La politique d’éducation prioritaire ne se résume pas à une cartographie de territoires mais elle porte sur le renforcement des moyens humains et financiers et sur des logiques de coopération, notamment avec les parents. Toute modification peut avoir des conséquences importantes pour les écoles/établissements et les enfants par rapport aux conditions d’enseignement et aux moyens mis à disposition.
Nos exigences
En conséquence, la FCPE Paris sera particulièrement aux points suivants :
- Objectivation de la situation parisienne en matière de réussite éducative, de mixité scolaire et mixité sociale.
- Association effective des parents à tous les niveaux (dans les écoles et établissements, au niveau académique…)

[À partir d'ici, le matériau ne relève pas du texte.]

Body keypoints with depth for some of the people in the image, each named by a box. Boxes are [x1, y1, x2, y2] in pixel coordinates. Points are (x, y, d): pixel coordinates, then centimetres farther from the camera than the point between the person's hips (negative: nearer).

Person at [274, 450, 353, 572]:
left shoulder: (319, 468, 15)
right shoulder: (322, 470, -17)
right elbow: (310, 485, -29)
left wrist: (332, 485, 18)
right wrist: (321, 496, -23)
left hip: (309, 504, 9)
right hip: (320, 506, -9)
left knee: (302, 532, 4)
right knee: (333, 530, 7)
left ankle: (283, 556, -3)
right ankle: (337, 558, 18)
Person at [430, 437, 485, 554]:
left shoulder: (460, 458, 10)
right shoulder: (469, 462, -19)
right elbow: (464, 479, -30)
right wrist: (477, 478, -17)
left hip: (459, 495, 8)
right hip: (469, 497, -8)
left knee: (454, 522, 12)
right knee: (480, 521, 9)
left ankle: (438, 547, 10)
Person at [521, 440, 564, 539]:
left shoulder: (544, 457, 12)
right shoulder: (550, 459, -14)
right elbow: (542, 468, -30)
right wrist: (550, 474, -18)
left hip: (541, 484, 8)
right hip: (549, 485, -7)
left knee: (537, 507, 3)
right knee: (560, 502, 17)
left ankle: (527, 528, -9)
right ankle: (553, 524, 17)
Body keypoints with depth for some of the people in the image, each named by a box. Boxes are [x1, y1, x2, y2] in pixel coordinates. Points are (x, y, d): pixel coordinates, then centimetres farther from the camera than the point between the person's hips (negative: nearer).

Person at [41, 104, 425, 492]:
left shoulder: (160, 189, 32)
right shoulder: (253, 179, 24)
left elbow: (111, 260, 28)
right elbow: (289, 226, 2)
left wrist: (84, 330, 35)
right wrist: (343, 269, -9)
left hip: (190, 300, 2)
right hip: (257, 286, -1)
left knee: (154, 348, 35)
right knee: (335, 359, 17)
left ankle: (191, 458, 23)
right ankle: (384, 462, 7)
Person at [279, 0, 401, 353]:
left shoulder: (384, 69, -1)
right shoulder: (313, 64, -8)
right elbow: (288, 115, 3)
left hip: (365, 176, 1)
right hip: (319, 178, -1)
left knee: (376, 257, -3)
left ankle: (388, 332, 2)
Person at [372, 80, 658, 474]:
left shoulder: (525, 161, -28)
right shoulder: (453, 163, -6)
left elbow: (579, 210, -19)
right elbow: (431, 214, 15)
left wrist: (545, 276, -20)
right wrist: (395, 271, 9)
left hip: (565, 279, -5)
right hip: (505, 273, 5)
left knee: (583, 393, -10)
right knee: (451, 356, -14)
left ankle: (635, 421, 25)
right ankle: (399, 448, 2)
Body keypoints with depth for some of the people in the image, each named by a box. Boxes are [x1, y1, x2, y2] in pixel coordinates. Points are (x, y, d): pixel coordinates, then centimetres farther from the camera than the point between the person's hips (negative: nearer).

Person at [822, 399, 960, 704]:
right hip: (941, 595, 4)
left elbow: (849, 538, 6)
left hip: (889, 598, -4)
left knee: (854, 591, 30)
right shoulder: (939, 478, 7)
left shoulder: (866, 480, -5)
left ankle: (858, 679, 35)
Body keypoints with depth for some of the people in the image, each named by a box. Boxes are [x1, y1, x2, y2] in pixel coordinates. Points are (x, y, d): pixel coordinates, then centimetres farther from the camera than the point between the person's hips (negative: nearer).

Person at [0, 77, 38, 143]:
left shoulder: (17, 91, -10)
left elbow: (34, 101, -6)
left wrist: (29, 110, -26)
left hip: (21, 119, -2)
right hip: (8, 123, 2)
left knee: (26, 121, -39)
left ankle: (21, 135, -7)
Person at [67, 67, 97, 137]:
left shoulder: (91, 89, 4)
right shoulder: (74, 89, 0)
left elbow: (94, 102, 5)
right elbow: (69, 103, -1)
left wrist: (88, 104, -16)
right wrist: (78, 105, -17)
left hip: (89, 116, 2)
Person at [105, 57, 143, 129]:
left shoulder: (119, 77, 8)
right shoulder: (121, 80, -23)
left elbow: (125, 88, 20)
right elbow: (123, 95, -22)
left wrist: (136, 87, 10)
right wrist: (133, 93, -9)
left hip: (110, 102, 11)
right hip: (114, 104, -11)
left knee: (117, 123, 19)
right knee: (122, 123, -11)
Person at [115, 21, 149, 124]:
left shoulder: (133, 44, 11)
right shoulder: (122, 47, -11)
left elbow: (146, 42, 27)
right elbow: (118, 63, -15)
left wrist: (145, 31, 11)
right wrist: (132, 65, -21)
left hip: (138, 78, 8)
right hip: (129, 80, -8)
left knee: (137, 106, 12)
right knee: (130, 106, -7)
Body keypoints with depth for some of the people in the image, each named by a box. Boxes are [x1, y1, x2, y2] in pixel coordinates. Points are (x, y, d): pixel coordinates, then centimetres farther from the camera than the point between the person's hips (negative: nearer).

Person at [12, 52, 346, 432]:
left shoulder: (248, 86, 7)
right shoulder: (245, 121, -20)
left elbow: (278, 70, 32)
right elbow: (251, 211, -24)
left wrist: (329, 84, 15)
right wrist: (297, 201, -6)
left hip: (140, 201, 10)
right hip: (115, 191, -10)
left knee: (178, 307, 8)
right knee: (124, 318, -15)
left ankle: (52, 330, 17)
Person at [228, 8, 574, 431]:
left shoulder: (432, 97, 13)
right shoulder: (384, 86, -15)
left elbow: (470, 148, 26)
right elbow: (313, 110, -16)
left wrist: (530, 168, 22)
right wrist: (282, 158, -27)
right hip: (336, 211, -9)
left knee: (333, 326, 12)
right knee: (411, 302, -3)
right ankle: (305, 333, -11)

- Approche fondée sur les besoins avec les moyens réellement nécessaires devant être mis en place pour répondre aux enjeux de réussite éducative (humains, financiers), en particulier sur les questions des moyens humains pour scolariser les enfants porteurs de handicap et sur les RASED.
- Renforcement des logiques de territorialisation qui ne doit pas être synonyme de concurrence entre les écoles/ établissements et d’opposition entre ceux qui sont dedans et les autres.

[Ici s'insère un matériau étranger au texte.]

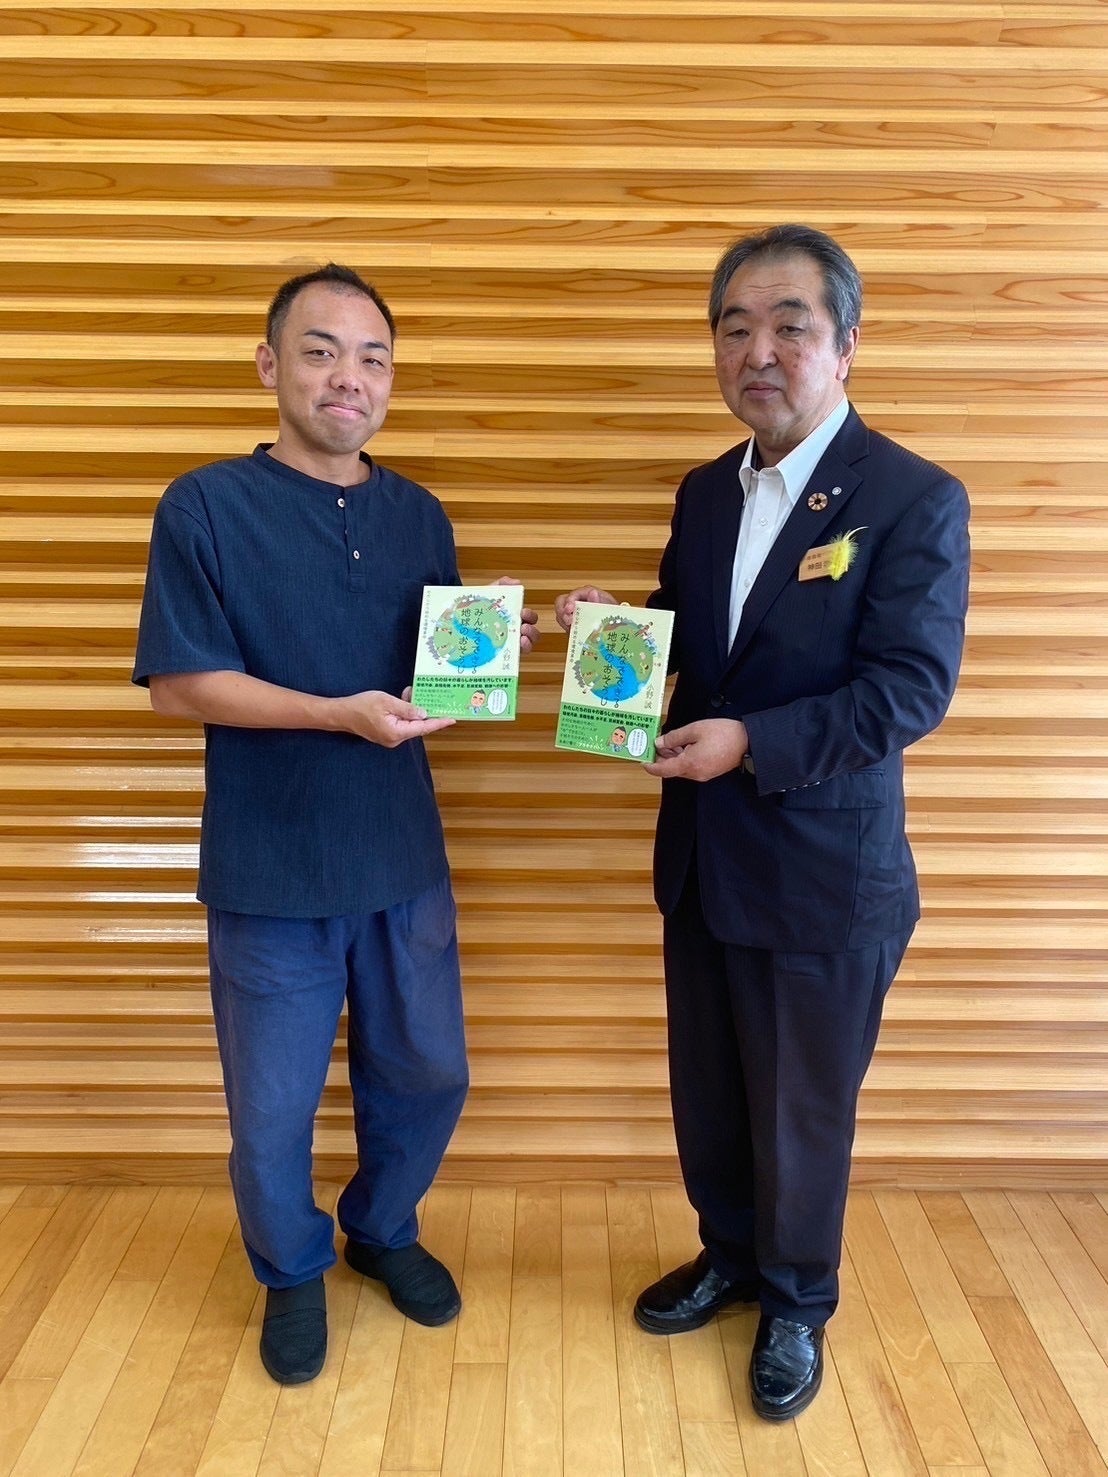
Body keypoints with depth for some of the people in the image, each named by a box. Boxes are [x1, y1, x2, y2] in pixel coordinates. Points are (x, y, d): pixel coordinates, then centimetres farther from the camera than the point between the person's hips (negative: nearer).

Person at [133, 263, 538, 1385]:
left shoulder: (419, 517, 6)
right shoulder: (206, 506, -8)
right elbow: (177, 684, -12)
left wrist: (499, 648, -12)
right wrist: (343, 715, -22)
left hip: (404, 863, 4)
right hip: (269, 876, -4)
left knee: (425, 1076, 17)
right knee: (272, 1110, 11)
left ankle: (382, 1231, 45)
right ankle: (292, 1273, 40)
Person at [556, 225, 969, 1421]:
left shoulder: (915, 499, -14)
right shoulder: (705, 492, 6)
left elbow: (912, 688, -19)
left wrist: (750, 741, -27)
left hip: (825, 873, -6)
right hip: (700, 857, 6)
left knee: (803, 1110, 13)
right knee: (707, 1090, 21)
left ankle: (796, 1302, 39)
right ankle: (729, 1256, 47)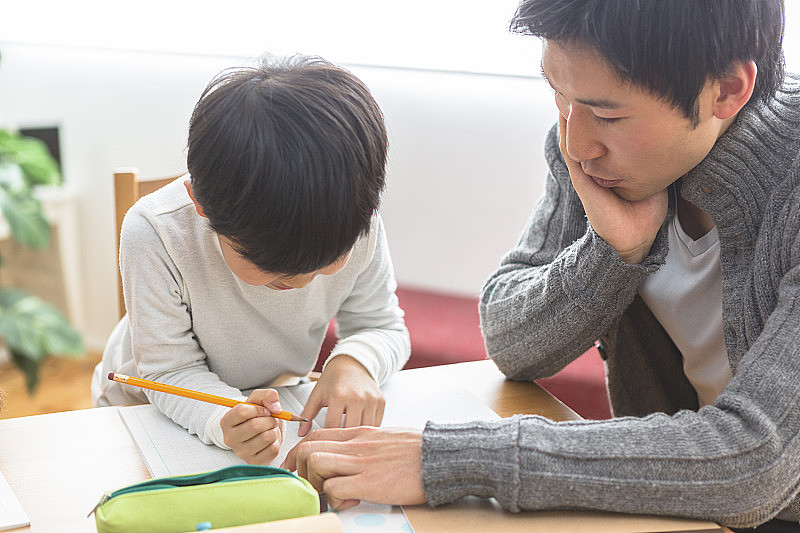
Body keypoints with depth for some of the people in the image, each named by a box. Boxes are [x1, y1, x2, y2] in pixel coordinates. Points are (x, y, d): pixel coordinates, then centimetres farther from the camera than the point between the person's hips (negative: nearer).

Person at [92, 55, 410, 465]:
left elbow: (384, 327, -8)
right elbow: (171, 372, -24)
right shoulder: (156, 235, -31)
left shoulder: (356, 225, -22)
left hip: (271, 401, 3)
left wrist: (354, 361, -31)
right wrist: (224, 422, -44)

- Risque d’émiettement des dispositifs rendant illisible l’action menée : cité éducative, rep+/rep, soutien régional, dispositif politique de la ville…
- Possibilités de renforcement de la ségrégation et de concurrence en raison de la multiplication des approches expérimentales
La FCPE réclame également la fin du système actuel d’affectation du lycée, qui conduit à une structuration des établissements par niveau, et l’introduction des critères de mixité sociale et scolaire dans le choix d’affectation du lycée (voir la motion votée lors du congrès 2019).
Carton rouge contre des moyens supplémentaires en faveur de l’enseignement privé sous contrat
Concernant l’enseignement privé sous contrat, la FCPE Paris rappelle sa position, réaffirmée au congrès de 2019.
Pourquoi, faut-il une fois de plus ponctionner les financements de l’école publique alors même que les établissements privés reçoivent déjà un financement public ? Aujourd’hui, il ne pèse sur ces établissements aucune obligation en matière de sectorisation ou de mixité sociale. Ils se positionnent en concurrents de l’école publique dans un contexte de baisse des effectifs scolarisés à Paris.
La FCPE Paris réclame que les établissements de l’enseignement privé sous contrat soient soumis à des exigences en matière de mixité sociale et scolaire dans le cadre actuel des financements publics déjà versés.
Le chantier « Education prioritaire » ne fait que s’ouvrir et s’accélèrera après les municipales. La FCPE Paris sera présente et vigilante en matière d’égalité des chances, de respect de l’équité, de mise en place des conditions de mixité sociale et scolaire et d’excellence pour tous les enfants parisiens.